Lipophilic G-Quadruplex Isomers as Biomimetic Ion Channels for Conformation-Dependent Selective Transmembrane Transport.

Transport selectivity is a challenge in the design of biomimetic transmembrane channels. In the present study, specific ion-dependent lipophilic G-quadruplexes displaying different conformations were designed for the construction of highly selective artificial transmembrane channels. The presence of Pb2+ and K+ ions prompted the folding of lipophilic PS2.M sequence into G-quadruplexes with antiparallel and parallel conformations. Membrane immobilization of the G-quadruplex channels restricted the reversible configurational changes between different topologies, which was confirmed by Förster resonance energy transfer (FRET) analysis. 8-Hydroxypyrene-1,3,6-trisulfonic acid (HPTS) transport assays revealed that Pb2+-stabilized antiparallel isomers, and K+-stabilized parallel isomers exhibited significant differences in the transmembrane transport.
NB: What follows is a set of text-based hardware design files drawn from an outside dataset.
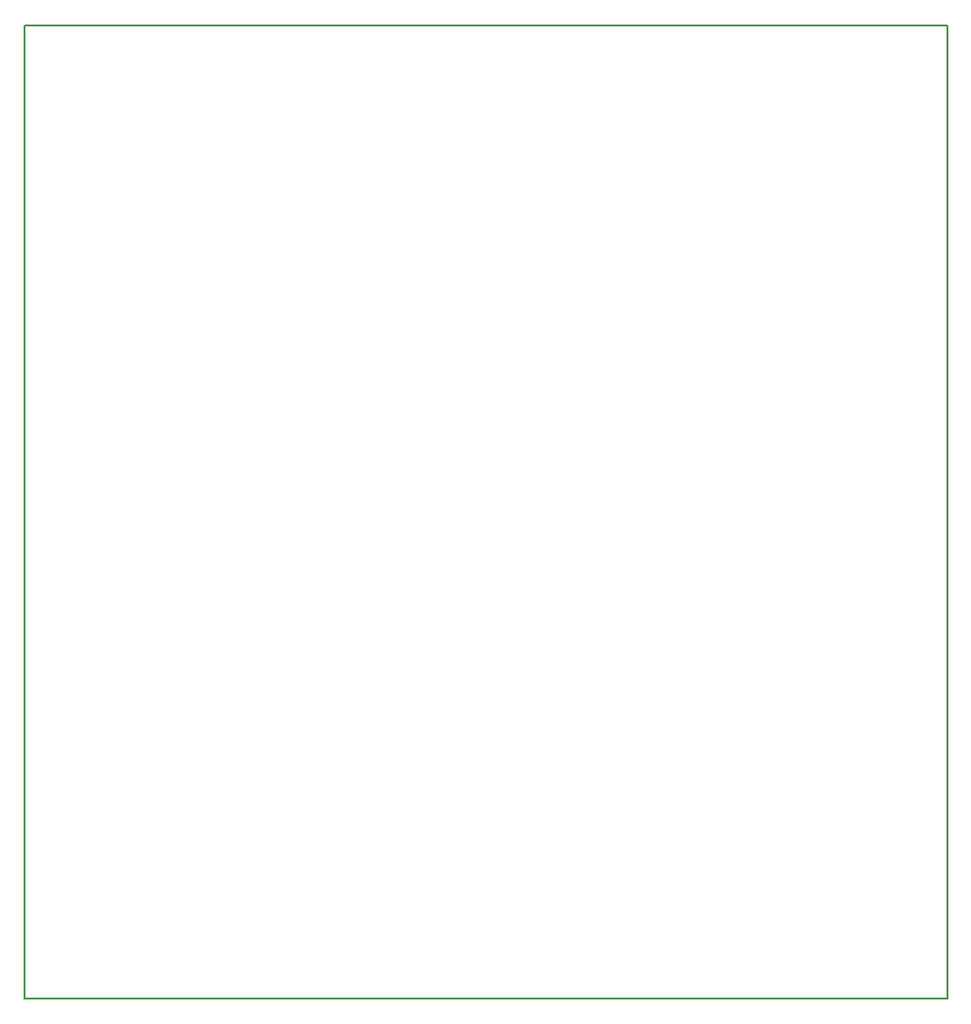
<source format=gbo>
G04 MADE WITH FRITZING*
G04 WWW.FRITZING.ORG*
G04 DOUBLE SIDED*
G04 HOLES PLATED*
G04 CONTOUR ON CENTER OF CONTOUR VECTOR*
%ASAXBY*%
%FSLAX23Y23*%
%MOIN*%
%OFA0B0*%
%SFA1.0B1.0*%
%ADD10R,3.270660X3.447370X3.254660X3.431370*%
%ADD11C,0.008000*%
%LNSILK0*%
G90*
G70*
G54D11*
X4Y3443D02*
X3267Y3443D01*
X3267Y4D01*
X4Y4D01*
X4Y3443D01*
D02*
G04 End of Silk0*
M02*
</source>
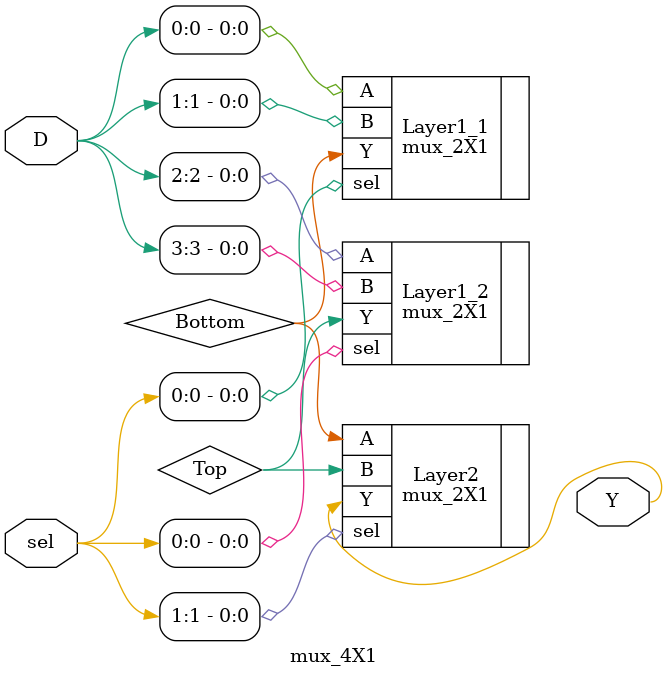
<source format=sv>
module mux_4X1(
	 input  logic [1:0] sel,
	 input  logic [3:0] D,
	 output logic Y
);
wire logic Top, Bottom;
mux_2X1      Layer1_1 (.sel(sel[0]), .A(D[0]),   .B(D[1]), .Y(Bottom));
mux_2X1      Layer1_2 (.sel(sel[0]), .A(D[2]),   .B(D[3]), .Y(Top));
mux_2X1      Layer2   (.sel(sel[1]), .A(Bottom), .B(Top),  .Y(Y));
endmodule


</source>
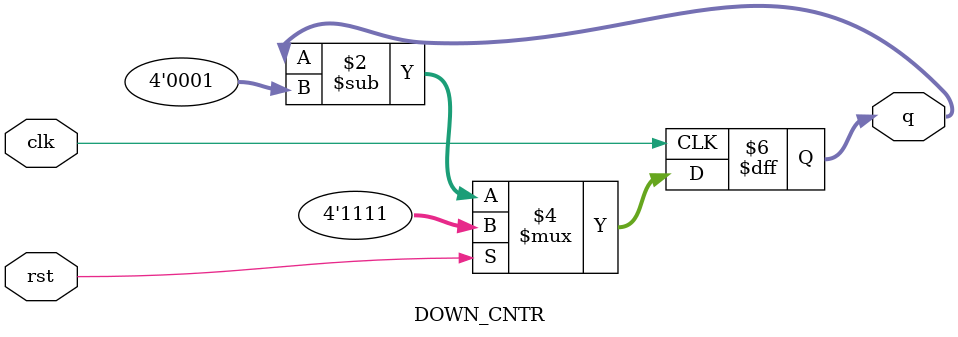
<source format=v>
`timescale 1ns / 1ps

module DOWN_CNTR(q,clk,rst);
    output reg [3:0]q;
    input clk,rst;
    always @(posedge clk)
        begin
            if (rst)
              q<=4'b1111;   
            else
              q<=q-4'b0001;
        end
endmodule


</source>
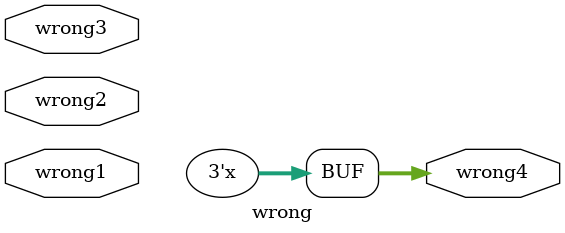
<source format=v>
`timescale 1ns / 1ps
module wrong(wrong1,wrong2,wrong3,wrong4);

  input wire [7:0]wrong1,wrong2,wrong3;
  output reg [2:0]wrong4;
  
  //¶ÁÈ¡´íÎó´ÎÊý
	always @(wrong1 or wrong2 or wrong3)
	begin
	  wrong4<=wrong4+1; 
	end
  

endmodule

</source>
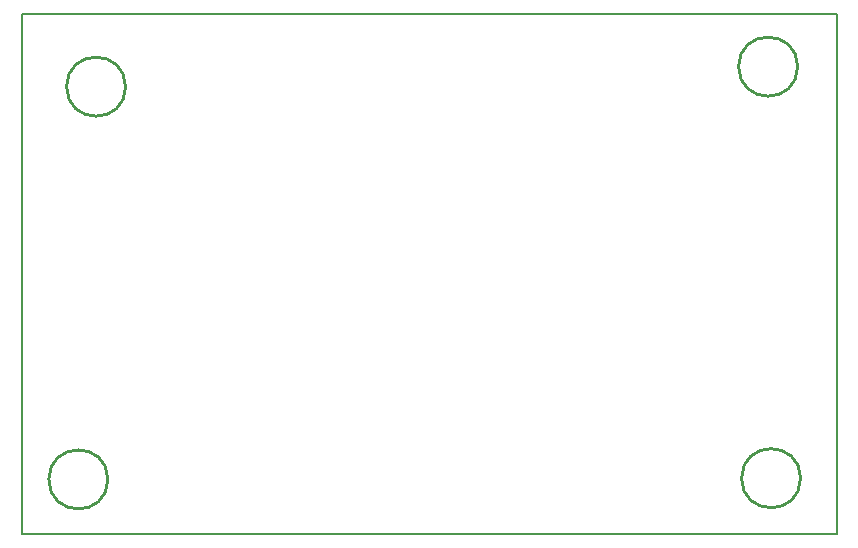
<source format=gko>
G04*
G04 #@! TF.GenerationSoftware,Altium Limited,Altium Designer,24.5.2 (23)*
G04*
G04 Layer_Color=16711935*
%FSLAX25Y25*%
%MOIN*%
G70*
G04*
G04 #@! TF.SameCoordinates,466BDFCD-25A3-4837-BAAA-452BE7E626CC*
G04*
G04*
G04 #@! TF.FilePolarity,Positive*
G04*
G01*
G75*
%ADD12C,0.01000*%
%ADD54C,0.00800*%
D12*
X260327Y158177D02*
G03*
X260327Y158177I-9843J0D01*
G01*
X261311Y20972D02*
G03*
X261311Y20972I-9843J0D01*
G01*
X30406Y20579D02*
G03*
X30406Y20579I-9843J0D01*
G01*
X36311Y151484D02*
G03*
X36311Y151484I-9843J0D01*
G01*
D54*
X1665Y2468D02*
X273319D01*
Y175697D01*
X1665D02*
X273319D01*
X1665Y2468D02*
Y175697D01*
M02*

</source>
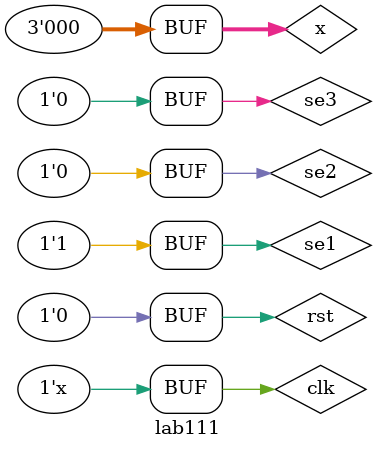
<source format=v>
`timescale 1ns / 1ps


module lab111;

	// Inputs
	reg [2:0] x;
	reg se1;
	reg se2;
	reg se3;
	reg clk;
	reg rst;

	// Outputs
	wire y;
	wire [2:0] re;
	wire [4:0] ps1;
	wire [4:0] ns1;

	// Instantiate the Unit Under Test (UUT)
	ticket uut (
		.x(x), 
		.se1(se1), 
		.se2(se2), 
		.se3(se3), 
		.clk(clk), 
		.rst(rst), 
		.y(y), 
		.re(re), 
		.ps1(ps1), 
		.ns1(ns1)
	);
always#20 clk=~clk;
	initial begin
		// Initialize Inputs
		x = 0;
		se1 = 0;
		se2 = 0;
		se3 = 0;
		clk = 0;
		rst = 1;

		// Wait 100 ns for global reset to finish
		#40;
       x = 0;
		se1 = 1;
		se2 = 0;
		se3 = 0;
      rst=0;
		#40;
       x = 2;
		#40;
       x = 2;
      #40;
       x = 2;
		#40;
       x = 2;
		 rst=1;
		#40;
       x = 0;
		 se1=0;
		 se2=1;
		 rst=0;
		 #40;
       x = 5;
		#40;
       x = 5;
      #40;
       x = 2;
		 rst=1;
		#40;
       x = 0;
		 se1=0;
		 se2=0;
		 se3=1;
		 rst=0;
       
		#40;
       x = 2;
		#40;
       x = 5;
      #40;
       x = 2;
		 rst=1;
		#40;
       x = 0;
		 rst=0;
		 se1=1;
se3=0;		 

		 // Add stimulus here

	end
      
endmodule


</source>
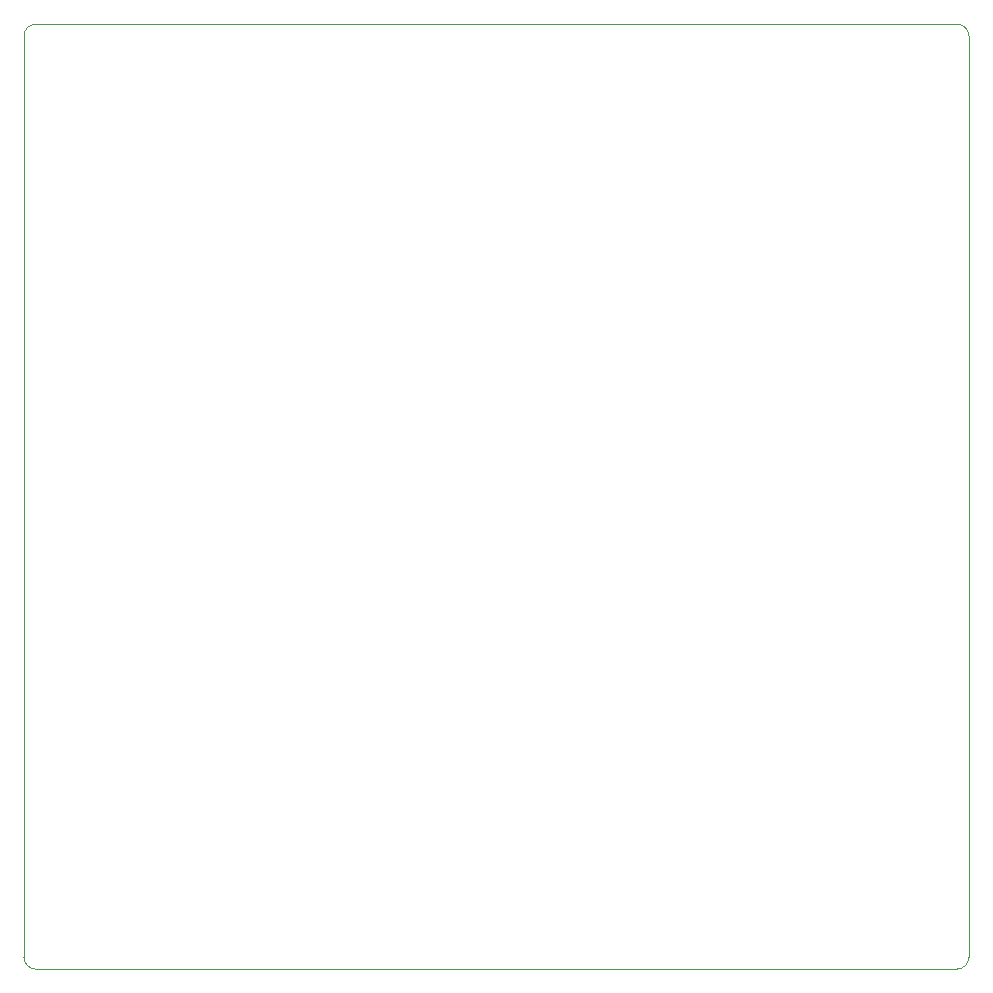
<source format=gm1>
G04 #@! TF.GenerationSoftware,KiCad,Pcbnew,(5.1.6)-1*
G04 #@! TF.CreationDate,2021-04-16T13:49:19+02:00*
G04 #@! TF.ProjectId,Interfaceboard,496e7465-7266-4616-9365-626f6172642e,Version 1*
G04 #@! TF.SameCoordinates,Original*
G04 #@! TF.FileFunction,Profile,NP*
%FSLAX46Y46*%
G04 Gerber Fmt 4.6, Leading zero omitted, Abs format (unit mm)*
G04 Created by KiCad (PCBNEW (5.1.6)-1) date 2021-04-16 13:49:19*
%MOMM*%
%LPD*%
G01*
G04 APERTURE LIST*
G04 #@! TA.AperFunction,Profile*
%ADD10C,0.050000*%
G04 #@! TD*
G04 APERTURE END LIST*
D10*
X106000000Y-130000000D02*
G75*
G02*
X105000000Y-129000000I0J1000000D01*
G01*
X185000000Y-129000000D02*
G75*
G02*
X184000000Y-130000000I-1000000J0D01*
G01*
X184000000Y-50000000D02*
G75*
G02*
X185000000Y-51000000I0J-1000000D01*
G01*
X105000000Y-51000000D02*
G75*
G02*
X106000000Y-50000000I1000000J0D01*
G01*
X105000000Y-129000000D02*
X105000000Y-51000000D01*
X106000000Y-50000000D02*
X184000000Y-50000000D01*
X185000000Y-129000000D02*
X185000000Y-51000000D01*
X106000000Y-130000000D02*
X184000000Y-130000000D01*
M02*

</source>
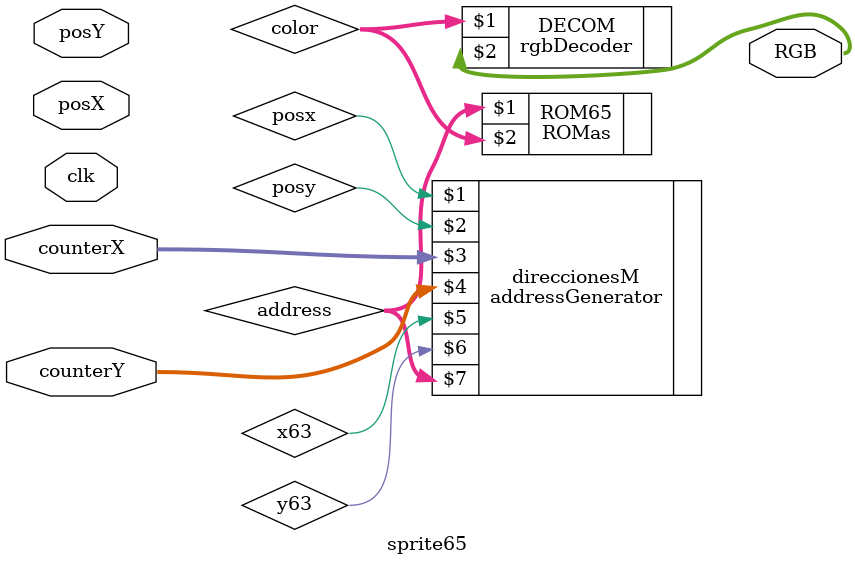
<source format=sv>
module sprite65
	(
	  input logic clk, 
	  input logic [9:0] posX, posY,
	  input logic [12:0] counterX, counterY, 
	  output [23:0] RGB
	 );

    //ROM
    logic [9:0] address;
    logic [2:0] color;
	 
	 //ROMas ROM65 (address, clk, color);
	 ROMas ROM65 (address, color);
    //DECO
    rgbDecoder DECOM (color, RGB);
    logic x63, y63;
    //ADDRESS GENERATION
    addressGenerator direccionesM (posx, posy,counterX, counterY, x63, y63, address);	

endmodule 

//do ROM_run_msim_rtl_verilog.do


//vsim -L altera_mf_ver -L lpm_ver tb_VGA
</source>
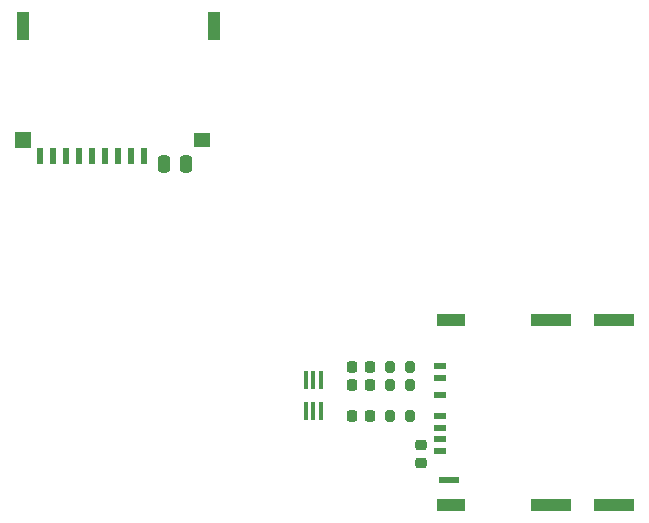
<source format=gbp>
G04 #@! TF.GenerationSoftware,KiCad,Pcbnew,(6.0.0)*
G04 #@! TF.CreationDate,2022-01-13T12:23:07+04:00*
G04 #@! TF.ProjectId,Gateway_STM32_ver_2_0,47617465-7761-4795-9f53-544d33325f76,rev?*
G04 #@! TF.SameCoordinates,Original*
G04 #@! TF.FileFunction,Paste,Bot*
G04 #@! TF.FilePolarity,Positive*
%FSLAX46Y46*%
G04 Gerber Fmt 4.6, Leading zero omitted, Abs format (unit mm)*
G04 Created by KiCad (PCBNEW (6.0.0)) date 2022-01-13 12:23:07*
%MOMM*%
%LPD*%
G01*
G04 APERTURE LIST*
G04 Aperture macros list*
%AMRoundRect*
0 Rectangle with rounded corners*
0 $1 Rounding radius*
0 $2 $3 $4 $5 $6 $7 $8 $9 X,Y pos of 4 corners*
0 Add a 4 corners polygon primitive as box body*
4,1,4,$2,$3,$4,$5,$6,$7,$8,$9,$2,$3,0*
0 Add four circle primitives for the rounded corners*
1,1,$1+$1,$2,$3*
1,1,$1+$1,$4,$5*
1,1,$1+$1,$6,$7*
1,1,$1+$1,$8,$9*
0 Add four rect primitives between the rounded corners*
20,1,$1+$1,$2,$3,$4,$5,0*
20,1,$1+$1,$4,$5,$6,$7,0*
20,1,$1+$1,$6,$7,$8,$9,0*
20,1,$1+$1,$8,$9,$2,$3,0*%
G04 Aperture macros list end*
%ADD10R,0.620000X1.400000*%
%ADD11R,1.100000X2.400000*%
%ADD12R,1.350000X1.270000*%
%ADD13R,1.350000X1.420000*%
%ADD14RoundRect,0.200000X-0.200000X-0.275000X0.200000X-0.275000X0.200000X0.275000X-0.200000X0.275000X0*%
%ADD15RoundRect,0.225000X0.225000X0.250000X-0.225000X0.250000X-0.225000X-0.250000X0.225000X-0.250000X0*%
%ADD16RoundRect,0.225000X-0.250000X0.225000X-0.250000X-0.225000X0.250000X-0.225000X0.250000X0.225000X0*%
%ADD17RoundRect,0.250000X0.250000X0.475000X-0.250000X0.475000X-0.250000X-0.475000X0.250000X-0.475000X0*%
%ADD18R,1.800000X0.500000*%
%ADD19R,1.000000X0.550000*%
%ADD20R,2.400000X1.000000*%
%ADD21R,3.400000X1.000000*%
%ADD22R,0.400000X1.500000*%
G04 APERTURE END LIST*
D10*
X97980000Y-85470000D03*
X96880000Y-85470000D03*
X95780000Y-85470000D03*
X94680000Y-85470000D03*
X93580000Y-85470000D03*
X92480000Y-85470000D03*
X91380000Y-85470000D03*
X90280000Y-85470000D03*
D11*
X87800000Y-74470000D03*
X103950000Y-74470000D03*
D12*
X102950000Y-84070000D03*
D13*
X87800000Y-84070000D03*
D10*
X89180000Y-85470000D03*
D14*
X118875000Y-107450000D03*
X120525000Y-107450000D03*
X118875000Y-103300000D03*
X120525000Y-103300000D03*
D15*
X117175000Y-103300000D03*
X115625000Y-103300000D03*
D16*
X121500000Y-109925000D03*
X121500000Y-111475000D03*
D17*
X101600000Y-86125000D03*
X99700000Y-86125000D03*
D14*
X118875000Y-104850000D03*
X120525000Y-104850000D03*
D18*
X123795000Y-112875000D03*
D19*
X123095000Y-105675000D03*
X123095000Y-104270000D03*
X123095000Y-108460000D03*
X123095000Y-110460000D03*
D20*
X123995000Y-99325000D03*
D21*
X137795000Y-114975000D03*
X132495000Y-114975000D03*
X137795000Y-99325000D03*
D20*
X123995000Y-114975000D03*
D21*
X132495000Y-99325000D03*
D19*
X123095000Y-103270000D03*
X123095000Y-107460000D03*
X123095000Y-109460000D03*
D15*
X117175000Y-104850000D03*
X115625000Y-104850000D03*
X117175000Y-107450000D03*
X115625000Y-107450000D03*
D22*
X113000000Y-107080000D03*
X112350000Y-107080000D03*
X111700000Y-107080000D03*
X111700000Y-104420000D03*
X112350000Y-104420000D03*
X113000000Y-104420000D03*
M02*

</source>
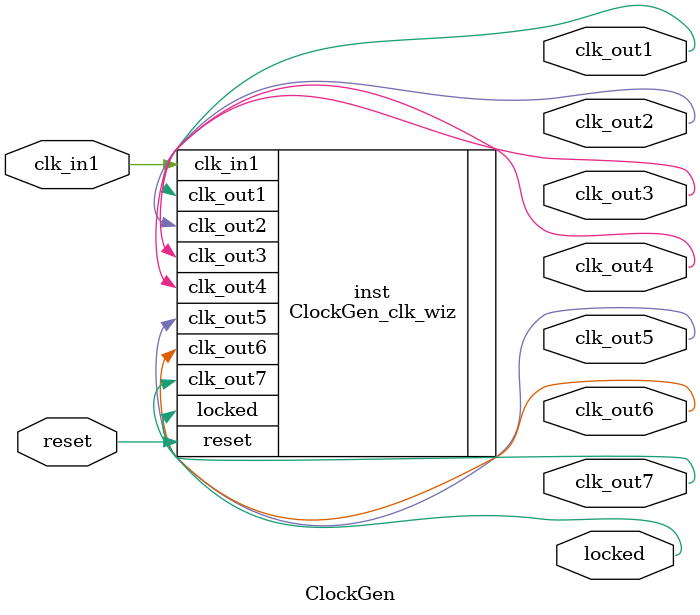
<source format=v>


`timescale 1ps/1ps

(* CORE_GENERATION_INFO = "ClockGen,clk_wiz_v6_0_2_0_0,{component_name=ClockGen,use_phase_alignment=true,use_min_o_jitter=false,use_max_i_jitter=false,use_dyn_phase_shift=false,use_inclk_switchover=false,use_dyn_reconfig=false,enable_axi=0,feedback_source=FDBK_AUTO,PRIMITIVE=MMCM,num_out_clk=7,clkin1_period=10.000,clkin2_period=10.000,use_power_down=false,use_reset=true,use_locked=true,use_inclk_stopped=false,feedback_type=SINGLE,CLOCK_MGR_TYPE=NA,manual_override=false}" *)

module ClockGen 
 (
  // Clock out ports
  output        clk_out1,
  output        clk_out2,
  output        clk_out3,
  output        clk_out4,
  output        clk_out5,
  output        clk_out6,
  output        clk_out7,
  // Status and control signals
  input         reset,
  output        locked,
 // Clock in ports
  input         clk_in1
 );

  ClockGen_clk_wiz inst
  (
  // Clock out ports  
  .clk_out1(clk_out1),
  .clk_out2(clk_out2),
  .clk_out3(clk_out3),
  .clk_out4(clk_out4),
  .clk_out5(clk_out5),
  .clk_out6(clk_out6),
  .clk_out7(clk_out7),
  // Status and control signals               
  .reset(reset), 
  .locked(locked),
 // Clock in ports
  .clk_in1(clk_in1)
  );

endmodule

</source>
The former showed high Pb2+ transport activity (EC50 = 1.55 μM) and selectivity (Pb2+/K+ selectivity = 30.6), while the latter demonstrated high K+ transport activity (EC50 = 0.56 μM) and selectivity (K+/Pb2+ selectivity = 31.8). The cation selectivity of these channel mimics was also consistent with the outcomes of the conducted fluorescent probe assays. The results described herein provide a platform for effective development of conformation-dependent ion-selective biomimetic transmembrane channels. The G-quadruplex channels demonstrate high potential for application in the fields of molecular diagnostics, logic biocomputing, selective separation, and single-molecule biosensing.